The comfort and water saving mentioned above is not "free", however. The warm water is made to circulate in the circulation pipe by a small pump with a wattage of approximately 5 W, and additionally the circulation of water in the distribution system also causes undesired cooling of the water in the tank. These are losses that are generally accepted for the sake of comfort, and in practice, probably no one is able to quantify them accurately. Nevertheless, the pilot project at the family home in Omice, thanks to the detailed monitoring of all energy flows, makes it possible to focus on such details as the effect of warm water circulation on the total energy consumption in the building.
At the beginning, two boundary states were tested – first, the circulation was operated permanently, without any form of control, and then it was switched off completely. The test was performed on two consecutive days, from 6 p.m. to 6 a.m. in both cases. During this time, hot water consumption was also completely interrupted. The water temperature was recorded in the top part of the tank.
Of course, the warm water in the heater also cools down by itself via heat losses through the tank walls, which is shown in the graph above by the red curve. Without any consumption and without the operation of the circulation system, the water temperature dropped from 49°C to 45°C in 12 hours.
The blue curve shows the change in the water temperature in the heater when the circulation pump was switched on. The graph shows that the decrease in water temperature in the tank was 4 times higher (!) due to the circulation taking place during the same period – the water temperature dropped from 51°C to 35°C after 12 hours. If we subtract the spontaneous cooling of the tank, then the circulation itself caused a drop in temperature of 12°C in 12 hours. The tank contains 200 L of water, so this loss represents 3.8 kWh of energy (including the consumption of the circulation pump). It can be deduced simply from this information that the operation of the circulation system means a loss of about 0.32 kW.

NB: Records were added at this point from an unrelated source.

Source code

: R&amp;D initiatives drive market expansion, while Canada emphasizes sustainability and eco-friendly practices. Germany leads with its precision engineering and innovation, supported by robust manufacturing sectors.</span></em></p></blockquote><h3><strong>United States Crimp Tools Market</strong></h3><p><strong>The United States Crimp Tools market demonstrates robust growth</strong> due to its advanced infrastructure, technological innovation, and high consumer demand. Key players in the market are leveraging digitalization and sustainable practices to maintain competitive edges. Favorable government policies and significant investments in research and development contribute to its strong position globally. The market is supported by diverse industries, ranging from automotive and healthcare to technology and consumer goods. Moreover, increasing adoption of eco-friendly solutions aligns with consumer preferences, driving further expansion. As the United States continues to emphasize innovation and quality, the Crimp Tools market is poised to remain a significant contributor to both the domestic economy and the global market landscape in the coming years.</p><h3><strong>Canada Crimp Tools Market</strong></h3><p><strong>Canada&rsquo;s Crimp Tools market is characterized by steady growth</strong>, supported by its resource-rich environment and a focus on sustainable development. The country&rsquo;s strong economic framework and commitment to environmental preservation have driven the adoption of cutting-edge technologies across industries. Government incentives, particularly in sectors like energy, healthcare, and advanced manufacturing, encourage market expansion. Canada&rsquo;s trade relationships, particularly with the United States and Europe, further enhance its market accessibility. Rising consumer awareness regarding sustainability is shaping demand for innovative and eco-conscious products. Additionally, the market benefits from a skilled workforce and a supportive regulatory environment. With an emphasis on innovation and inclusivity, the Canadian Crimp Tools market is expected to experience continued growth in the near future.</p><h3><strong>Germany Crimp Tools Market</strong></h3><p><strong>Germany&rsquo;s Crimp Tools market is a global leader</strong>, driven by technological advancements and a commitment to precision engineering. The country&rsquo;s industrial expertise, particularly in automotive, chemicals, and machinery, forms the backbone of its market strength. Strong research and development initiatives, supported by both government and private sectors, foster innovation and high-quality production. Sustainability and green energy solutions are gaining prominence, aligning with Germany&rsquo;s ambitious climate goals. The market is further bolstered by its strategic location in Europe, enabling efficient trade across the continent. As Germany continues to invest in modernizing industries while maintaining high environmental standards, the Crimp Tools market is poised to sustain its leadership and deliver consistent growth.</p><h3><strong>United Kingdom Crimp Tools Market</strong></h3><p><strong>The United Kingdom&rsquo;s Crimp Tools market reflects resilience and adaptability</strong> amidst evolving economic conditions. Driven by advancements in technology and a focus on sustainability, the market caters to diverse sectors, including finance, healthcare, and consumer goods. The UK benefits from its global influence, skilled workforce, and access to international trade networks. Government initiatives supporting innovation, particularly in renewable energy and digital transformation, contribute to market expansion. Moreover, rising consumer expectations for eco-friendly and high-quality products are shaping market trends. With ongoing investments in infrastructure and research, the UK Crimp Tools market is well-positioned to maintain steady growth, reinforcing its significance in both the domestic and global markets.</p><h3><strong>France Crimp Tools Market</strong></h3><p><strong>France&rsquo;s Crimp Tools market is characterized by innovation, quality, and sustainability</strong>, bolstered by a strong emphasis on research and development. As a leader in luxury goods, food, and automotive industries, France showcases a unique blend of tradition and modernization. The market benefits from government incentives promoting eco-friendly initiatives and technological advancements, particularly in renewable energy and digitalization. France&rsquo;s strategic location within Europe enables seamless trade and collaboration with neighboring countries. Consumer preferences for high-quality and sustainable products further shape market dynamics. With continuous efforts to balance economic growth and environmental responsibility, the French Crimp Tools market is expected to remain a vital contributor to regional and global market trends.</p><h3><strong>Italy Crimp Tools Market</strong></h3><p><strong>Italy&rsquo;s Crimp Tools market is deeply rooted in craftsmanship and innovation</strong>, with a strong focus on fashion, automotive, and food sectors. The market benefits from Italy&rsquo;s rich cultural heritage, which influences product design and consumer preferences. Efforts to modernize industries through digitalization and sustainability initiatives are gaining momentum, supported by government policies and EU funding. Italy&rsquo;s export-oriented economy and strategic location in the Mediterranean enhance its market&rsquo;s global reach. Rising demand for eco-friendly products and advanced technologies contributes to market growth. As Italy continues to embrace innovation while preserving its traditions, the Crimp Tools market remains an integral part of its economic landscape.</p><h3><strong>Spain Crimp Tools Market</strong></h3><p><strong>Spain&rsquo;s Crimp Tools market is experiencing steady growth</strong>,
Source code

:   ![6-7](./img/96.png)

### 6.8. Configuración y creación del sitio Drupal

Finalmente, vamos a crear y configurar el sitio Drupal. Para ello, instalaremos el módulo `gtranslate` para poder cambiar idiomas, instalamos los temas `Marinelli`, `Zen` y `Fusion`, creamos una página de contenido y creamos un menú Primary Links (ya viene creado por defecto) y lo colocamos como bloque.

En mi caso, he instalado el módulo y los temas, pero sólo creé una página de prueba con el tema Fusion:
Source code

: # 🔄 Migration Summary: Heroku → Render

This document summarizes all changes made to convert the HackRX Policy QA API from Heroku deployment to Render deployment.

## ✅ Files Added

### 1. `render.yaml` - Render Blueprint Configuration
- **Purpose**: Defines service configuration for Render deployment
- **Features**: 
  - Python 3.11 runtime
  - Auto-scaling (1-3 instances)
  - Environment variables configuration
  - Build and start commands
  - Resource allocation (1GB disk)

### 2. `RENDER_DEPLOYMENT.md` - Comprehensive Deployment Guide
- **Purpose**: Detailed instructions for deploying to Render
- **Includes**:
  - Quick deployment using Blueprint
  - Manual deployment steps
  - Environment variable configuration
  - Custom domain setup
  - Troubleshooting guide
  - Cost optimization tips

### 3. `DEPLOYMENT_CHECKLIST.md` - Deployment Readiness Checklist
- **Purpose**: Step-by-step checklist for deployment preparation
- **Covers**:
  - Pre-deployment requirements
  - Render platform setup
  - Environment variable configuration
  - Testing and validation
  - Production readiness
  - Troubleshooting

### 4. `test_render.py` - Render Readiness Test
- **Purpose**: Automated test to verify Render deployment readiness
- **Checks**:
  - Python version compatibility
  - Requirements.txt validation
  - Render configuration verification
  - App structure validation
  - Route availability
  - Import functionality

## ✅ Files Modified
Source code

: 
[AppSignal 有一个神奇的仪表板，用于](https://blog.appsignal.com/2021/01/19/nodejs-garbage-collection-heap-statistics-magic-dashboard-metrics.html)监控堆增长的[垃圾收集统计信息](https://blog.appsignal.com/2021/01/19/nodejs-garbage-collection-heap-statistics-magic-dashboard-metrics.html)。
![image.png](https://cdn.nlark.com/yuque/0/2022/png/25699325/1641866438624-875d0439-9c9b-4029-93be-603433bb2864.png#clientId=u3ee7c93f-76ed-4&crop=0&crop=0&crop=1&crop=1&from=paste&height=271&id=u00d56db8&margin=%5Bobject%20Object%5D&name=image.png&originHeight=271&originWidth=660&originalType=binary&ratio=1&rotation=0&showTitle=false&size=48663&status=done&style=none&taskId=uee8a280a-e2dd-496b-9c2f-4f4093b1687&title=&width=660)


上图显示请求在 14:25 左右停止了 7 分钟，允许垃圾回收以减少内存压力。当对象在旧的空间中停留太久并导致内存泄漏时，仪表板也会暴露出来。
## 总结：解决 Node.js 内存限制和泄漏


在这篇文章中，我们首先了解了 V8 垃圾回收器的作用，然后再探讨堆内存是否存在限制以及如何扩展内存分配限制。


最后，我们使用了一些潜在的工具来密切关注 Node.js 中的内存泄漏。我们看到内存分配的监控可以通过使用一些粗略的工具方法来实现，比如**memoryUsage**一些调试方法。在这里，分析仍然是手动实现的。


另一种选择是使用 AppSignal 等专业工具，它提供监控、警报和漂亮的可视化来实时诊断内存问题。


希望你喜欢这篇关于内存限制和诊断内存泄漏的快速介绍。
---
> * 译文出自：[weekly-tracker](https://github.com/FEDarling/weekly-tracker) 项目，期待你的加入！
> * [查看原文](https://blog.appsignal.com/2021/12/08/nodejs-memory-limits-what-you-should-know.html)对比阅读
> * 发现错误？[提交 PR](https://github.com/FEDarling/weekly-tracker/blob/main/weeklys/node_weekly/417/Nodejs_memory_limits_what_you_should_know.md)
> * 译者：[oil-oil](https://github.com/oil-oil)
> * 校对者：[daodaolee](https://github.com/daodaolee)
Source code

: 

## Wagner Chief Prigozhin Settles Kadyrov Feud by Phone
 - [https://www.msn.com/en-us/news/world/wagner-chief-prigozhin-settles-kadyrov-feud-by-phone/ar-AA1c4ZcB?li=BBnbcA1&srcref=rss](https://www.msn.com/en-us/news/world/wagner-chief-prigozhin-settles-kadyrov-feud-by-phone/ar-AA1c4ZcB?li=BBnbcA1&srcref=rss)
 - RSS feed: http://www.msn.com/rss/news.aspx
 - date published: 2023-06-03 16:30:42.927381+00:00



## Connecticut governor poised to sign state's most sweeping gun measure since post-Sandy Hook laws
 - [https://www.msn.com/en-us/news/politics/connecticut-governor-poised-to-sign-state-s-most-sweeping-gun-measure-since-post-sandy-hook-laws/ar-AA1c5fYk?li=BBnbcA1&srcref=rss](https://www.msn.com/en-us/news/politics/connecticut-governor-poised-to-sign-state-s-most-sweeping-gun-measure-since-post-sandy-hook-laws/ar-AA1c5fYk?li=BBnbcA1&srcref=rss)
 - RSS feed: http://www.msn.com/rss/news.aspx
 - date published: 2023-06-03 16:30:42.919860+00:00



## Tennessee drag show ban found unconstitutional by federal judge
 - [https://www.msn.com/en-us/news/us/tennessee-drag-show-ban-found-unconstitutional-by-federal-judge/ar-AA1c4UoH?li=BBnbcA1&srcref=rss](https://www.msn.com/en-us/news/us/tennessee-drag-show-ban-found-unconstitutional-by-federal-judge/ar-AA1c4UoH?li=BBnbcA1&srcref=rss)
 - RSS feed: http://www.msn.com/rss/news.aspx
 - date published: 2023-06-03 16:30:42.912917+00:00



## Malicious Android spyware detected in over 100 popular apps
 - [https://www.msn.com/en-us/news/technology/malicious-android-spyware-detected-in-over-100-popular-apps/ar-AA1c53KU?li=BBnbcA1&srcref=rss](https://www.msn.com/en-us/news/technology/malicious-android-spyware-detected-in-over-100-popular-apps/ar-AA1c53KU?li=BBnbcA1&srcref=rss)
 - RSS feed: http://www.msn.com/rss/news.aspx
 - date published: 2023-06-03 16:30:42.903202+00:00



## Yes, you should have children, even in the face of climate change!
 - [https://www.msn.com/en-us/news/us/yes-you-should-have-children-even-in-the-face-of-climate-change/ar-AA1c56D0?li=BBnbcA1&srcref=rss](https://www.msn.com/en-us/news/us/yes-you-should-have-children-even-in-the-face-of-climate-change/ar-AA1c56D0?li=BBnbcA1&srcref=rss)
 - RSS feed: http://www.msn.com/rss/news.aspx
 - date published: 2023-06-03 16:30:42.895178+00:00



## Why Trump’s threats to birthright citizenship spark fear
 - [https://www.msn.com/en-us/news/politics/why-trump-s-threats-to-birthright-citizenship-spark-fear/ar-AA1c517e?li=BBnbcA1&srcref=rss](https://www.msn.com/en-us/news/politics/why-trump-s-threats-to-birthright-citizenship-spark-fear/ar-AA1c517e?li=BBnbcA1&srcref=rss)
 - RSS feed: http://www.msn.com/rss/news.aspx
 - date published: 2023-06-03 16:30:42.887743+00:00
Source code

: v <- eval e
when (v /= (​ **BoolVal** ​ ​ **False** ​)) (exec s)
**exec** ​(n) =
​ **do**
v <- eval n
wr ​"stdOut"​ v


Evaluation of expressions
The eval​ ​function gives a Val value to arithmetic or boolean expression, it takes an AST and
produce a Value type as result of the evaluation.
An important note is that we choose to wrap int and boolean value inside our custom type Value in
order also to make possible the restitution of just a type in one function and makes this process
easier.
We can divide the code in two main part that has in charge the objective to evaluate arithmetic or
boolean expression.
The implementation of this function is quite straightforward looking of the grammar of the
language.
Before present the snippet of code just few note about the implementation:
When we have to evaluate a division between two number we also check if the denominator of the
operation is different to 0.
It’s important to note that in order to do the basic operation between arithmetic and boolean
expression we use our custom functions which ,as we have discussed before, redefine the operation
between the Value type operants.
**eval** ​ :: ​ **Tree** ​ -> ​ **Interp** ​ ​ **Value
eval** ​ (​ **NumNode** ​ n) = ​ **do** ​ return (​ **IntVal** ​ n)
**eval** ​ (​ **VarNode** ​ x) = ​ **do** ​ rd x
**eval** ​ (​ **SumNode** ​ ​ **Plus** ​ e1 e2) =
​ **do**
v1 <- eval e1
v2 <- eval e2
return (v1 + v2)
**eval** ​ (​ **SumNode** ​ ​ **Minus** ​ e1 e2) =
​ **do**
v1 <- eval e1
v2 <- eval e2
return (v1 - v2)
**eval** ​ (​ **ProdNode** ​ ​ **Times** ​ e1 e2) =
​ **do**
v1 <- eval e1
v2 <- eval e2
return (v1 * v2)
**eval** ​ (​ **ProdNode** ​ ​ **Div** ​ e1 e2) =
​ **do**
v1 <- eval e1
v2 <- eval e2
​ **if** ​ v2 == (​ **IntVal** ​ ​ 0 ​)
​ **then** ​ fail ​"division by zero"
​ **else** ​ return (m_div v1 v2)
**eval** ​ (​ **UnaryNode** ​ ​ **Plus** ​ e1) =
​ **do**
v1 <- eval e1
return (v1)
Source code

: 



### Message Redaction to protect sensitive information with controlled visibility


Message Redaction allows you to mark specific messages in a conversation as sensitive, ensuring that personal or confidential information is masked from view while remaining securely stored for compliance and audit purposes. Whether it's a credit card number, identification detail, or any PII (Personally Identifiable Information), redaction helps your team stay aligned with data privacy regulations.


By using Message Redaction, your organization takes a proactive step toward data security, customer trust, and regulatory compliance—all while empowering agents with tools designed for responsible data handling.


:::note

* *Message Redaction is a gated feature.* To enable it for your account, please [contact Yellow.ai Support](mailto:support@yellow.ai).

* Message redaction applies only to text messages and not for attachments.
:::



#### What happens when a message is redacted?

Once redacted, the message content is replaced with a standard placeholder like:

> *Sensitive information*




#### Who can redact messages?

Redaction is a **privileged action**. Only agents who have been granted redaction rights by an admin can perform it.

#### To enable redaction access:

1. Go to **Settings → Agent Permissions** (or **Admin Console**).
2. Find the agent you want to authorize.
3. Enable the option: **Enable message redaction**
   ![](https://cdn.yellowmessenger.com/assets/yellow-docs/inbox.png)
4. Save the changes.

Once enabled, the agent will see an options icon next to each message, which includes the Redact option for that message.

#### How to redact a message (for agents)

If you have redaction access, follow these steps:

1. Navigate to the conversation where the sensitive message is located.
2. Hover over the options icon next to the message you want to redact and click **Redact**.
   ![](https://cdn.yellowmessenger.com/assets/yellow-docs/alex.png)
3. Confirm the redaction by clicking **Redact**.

At the moment, this is only the first part of the measurements, because the boundary states do not correspond to real operating conditions. Warm water circulation systems are never operated 24 hours a day – they are standardly controlled according to a time programme. However, daily operation is never completely regular, and therefore it is customary to set a timetable with a relatively large variance. A completely new arrangement will be used in the family home in Omice – special cameras with a very low resolution which monitor and react to the presence of people in the individual parts of the house. As soon as the presence of a person is detected in the vicinity of one of the outlet taps, the circulation pump will be switched on immediately with a minimum time overlap. At the same time, a minimum interval will be set between two circulation pump start-ups so that the pump isn´t constantly in operation when people are permanently present. This should ensure maximum effectiveness while providing the required comfort, and also minimize energy losses.